Late last month I got excited when Queensland Premier, Campbell Newman, indicated that his Government would break ranks with its New South Wales and Victorian counterparts and would not regulate Uber’s ride-sharing service:
“We are a deregulation-minded government,” [Campbell Newman] told ABC radio.
“We don’t believe in more red tape and regulation unless it’s absolutely necessary.”
Unfortunately, shortly after writing this article, it appears that Mr Newman received advice from his Transport Minister, Scott Emerson, and completely changed his tune, issuing a cease-and-desist notice to Uber, effectively banning its ride sharing service.
According to Transport Minister, Scott Emerson, while the Government “welcomed innovation in transport technologies, passenger safety is always our first priority”. As such:
“The department is working with Uber to outline what safety regulations it needs to operate in Queensland, such as driver authorisation, including detailed criminal history checks, vehicle standards, a taxi licence and proper insurance.”
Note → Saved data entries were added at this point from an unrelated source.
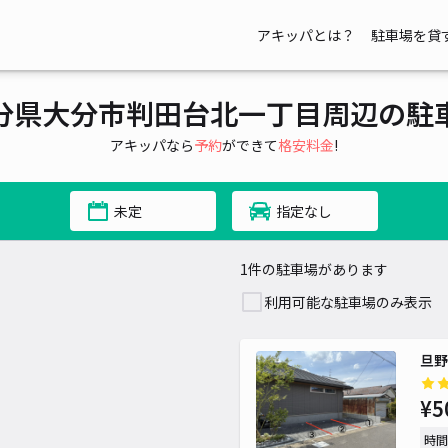
アキッパとは？
駐車場を貸
分県大分市判田台北一丁目周辺の駐
アキッパなら
予約
ができて
格安料金
!
未定
指定なし
1件の駐車場があります
利用可能な駐車場のみ表示
旦野
¥5
時間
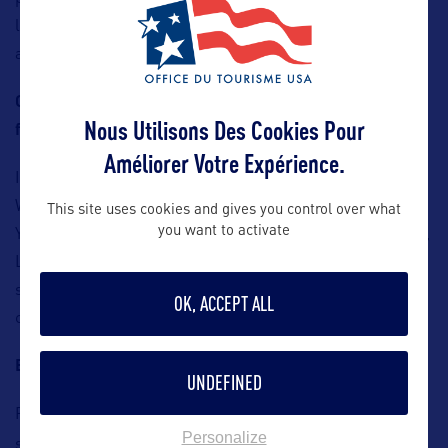
les campus, et là on découvre la vie étudiante américaine,
avec les fanfares et les cheerleaders !
Quels sont les lieux incontournables aux USA pour les
Nous Utilisons Des Cookies Pour
fans de basketball ?
Améliorer Votre Expérience.
Il y a 30 franchises en NBA, et nous avons aussi de la
WNBA c’est TOP surtout l’été ! Tout le monde ira à New
This site uses cookies and gives you control over what
you want to activate
York car le plus accessible, mais vous avez Washington DC,
La Floride, la Californie avec LA, Portland en Oregon et
surtout un grand nombre de joueurs français dont notre
OK, ACCEPT ALL
célèbre Wembanyama qui joue chez les San Antonio Spurs.
Et à NYC plus particulièrement ?
UNDEFINED
Pour toute sa culture Street Basket, de nombreux tournois
Personalize
Brooklyn
sont organisés en été de Harlem à
. Tous ses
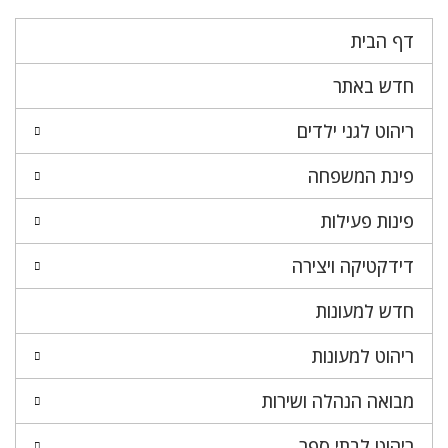
דף הבית
חדש באתר
ריהוט לגני ילדים
פינת המשפחה
פינות פעילות
דידקטיקה ויצירה
חדש למעונות
ריהוט למעונות
מבואה הנהלה ושירות
ריהוט לבתי ספר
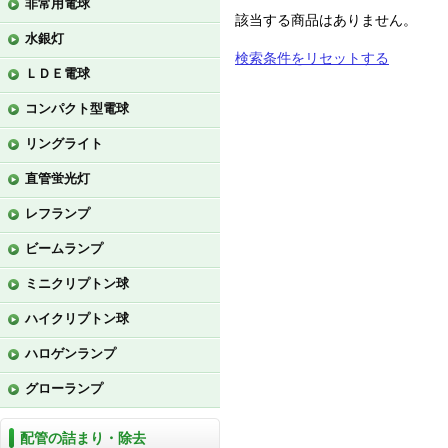
非常用電球
該当する商品はありません。
水銀灯
検索条件をリセットする
ＬＤＥ電球
コンパクト型電球
リングライト
直管蛍光灯
レフランプ
ビームランプ
ミニクリプトン球
ハイクリプトン球
ハロゲンランプ
グローランプ
配管の詰まり・除去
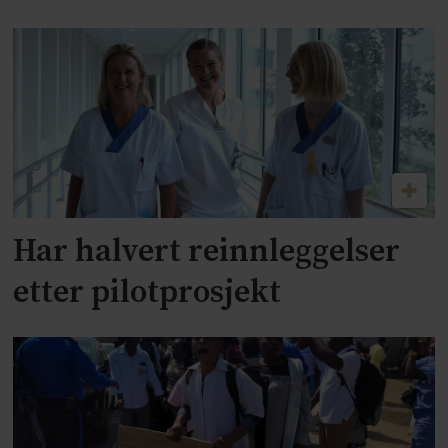
Har halvert reinnleggelser
etter pilotprosjekt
Not surprisingly, the taxi cartel has strongly backed the Government’s cease-and-desist order, with Taxi Council Queensland CEO, Benjamin Wash, stating:
“Companies that do not meet regulatory requirements jeopardise the industry’s reputation, put lives at risk and hurt small business people who have invested heavily in meeting the regulations”.
The Queensland Government’s decision to effectively ban ride sharing is a disappointing outcome.
Ride-sharing is an economic no-brainer, providing greater choice to consumers and lowering costs, while also improving productivity by facilitating a more efficient use of the existing transport fleet. Yet, as I keep arguing, economic no-brainers tend to be resisted by incumbent interests who are threatened by it.
Everywhere in the world where ridesharing has been tried, a storm of opposition has been aroused by vested interests; not just in the Taxi industry, but in public transport monopolies and government.
As argued by Colin Clark (a distinguished colleague of J M Keynes), in possibly his last published work, “Regional and Urban Location” (1982):
Anyone who defends the taxi monopoly, and restrictions on multiple hiring, while at the same time complaining about the use of fuel, is totally incoherent. The abolition of the taxi monopoly would cheapen travel, save fuel, reduce congestion, and would have one further great advantage, to which hardly any attention has been drawn, namely that it would provide employment opportunities for the unskilled…..
Yet defending the taxi cartel remains the status quo not just in Australia, but throughout the world. As illustrated in the Washington Post over the weekend, taxi licences (“medallions”) have been one of the best performing investments going around, thanks to the artificial scarcity of supply derived through government regulation:
The Queensland Transport Department’s opposition to Uber on safety grounds is also spurious. Uber’s drivers must be over 24 years of age and have no criminal record. Vehicles must also be covered by comprehensive insurance, have at least four doors and be manufactured after 2005.
Moreover, Uber has other built-in checks and balances that are not available to users of taxis. For example, Uber customers get to see the drivers’ rankings and their reputation via the website, which allows customers some control over who their driver is. It is also in the driver’s best interest to impress you, as after your journey is complete, you are required to give them a rating out of 5 stars. A low star rating results in less fares for the driver.
By contrast, with a taxi it is pot-luck as to who your driver is, and there is no mechanism to rank their performance.
Adults in Australia should be free to choose their transport options. If they do not trust Uber and want to take a taxi. Fine, take a taxi. Similar, if they want to use Uber, let them exercise their choice and do so. But their choices should not be limited by archaic and monopolist regulations that seem more interested in maintaining inflated taxi plate values, rather than offering consumers real value.